Design of a Leaf-Bottom Pest Control Robot with Adaptive Chassis and Adjustable Selective Nozzle

Pest control is an important guarantee for agricultural production. Pests are mostly light-avoiding and often gather on the bottom of crop leaves. However, spraying agricultural machinery mostly adopts top-down spraying, which suffers from low pesticide utilization and poor insect removal effect. Therefore, the upward spraying mode and intelligent nozzle have gradually become the research hotspot of precision agriculture. This paper designs a leaf-bottom pest control robot with adaptive chassis and adjustable selective nozzle. Firstly, the adaptive chassis is designed based on the MacPherson suspension, which uses shock absorption to drive the track to swing within a 30° angle.
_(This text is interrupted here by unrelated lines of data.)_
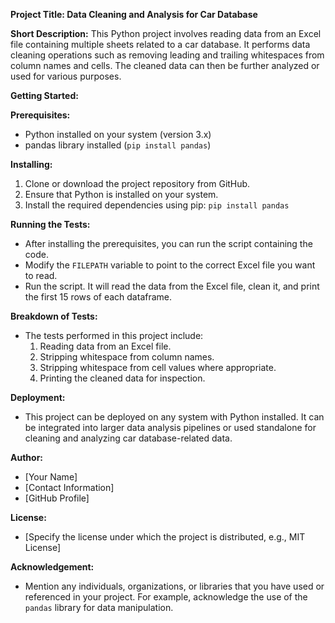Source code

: **Project Title: Data Cleaning and Analysis for Car Database**

**Short Description:**
This Python project involves reading data from an Excel file containing multiple sheets related to a car database. It performs data cleaning operations such as removing leading and trailing whitespaces from column names and cells. The cleaned data can then be further analyzed or used for various purposes.

**Getting Started:**

**Prerequisites:**
- Python installed on your system (version 3.x)
- pandas library installed (`pip install pandas`)

**Installing:**
1. Clone or download the project repository from GitHub.
2. Ensure that Python is installed on your system.
3. Install the required dependencies using pip: `pip install pandas`

**Running the Tests:**
- After installing the prerequisites, you can run the script containing the code.
- Modify the `FILEPATH` variable to point to the correct Excel file you want to read.
- Run the script. It will read the data from the Excel file, clean it, and print the first 15 rows of each dataframe.

**Breakdown of Tests:**
- The tests performed in this project include:
  1. Reading data from an Excel file.
  2. Stripping whitespace from column names.
  3. Stripping whitespace from cell values where appropriate.
  4. Printing the cleaned data for inspection.

**Deployment:**
- This project can be deployed on any system with Python installed. It can be integrated into larger data analysis pipelines or used standalone for cleaning and analyzing car database-related data.

**Author:**
- [Your Name]
- [Contact Information]
- [GitHub Profile]

**License:**
- [Specify the license under which the project is distributed, e.g., MIT License]

**Acknowledgement:**
- Mention any individuals, organizations, or libraries that you have used or referenced in your project. For example, acknowledge the use of the `pandas` library for data manipulation.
Secondly, a new type of cone angle adjustable selective nozzle was developed, which achieves adaptive selective precision spraying under visual guidance. Then, based on a convolutional block attention module (CBAM), the multi-CBAM-YOLOv5s network model was improved to achieve a 70% recognition rate of leaf-bottom spotted bad point in video streams. Finally, functional tests of the adaptive chassis and the adjustable selective spraying system were conducted. The data indicate that the adaptive chassis can adapt to diverse single-ridge requirements of soybeans and corn while protecting the ridge slopes. The selective spraying system achieves 70% precision in pesticide application, greatly reducing the use of pesticides. The scheme explores a ridge-friendly leaf-bottom pest control plan, providing a technical reference for improving spraying effect, reducing pesticide usage, and mitigating environmental pollution.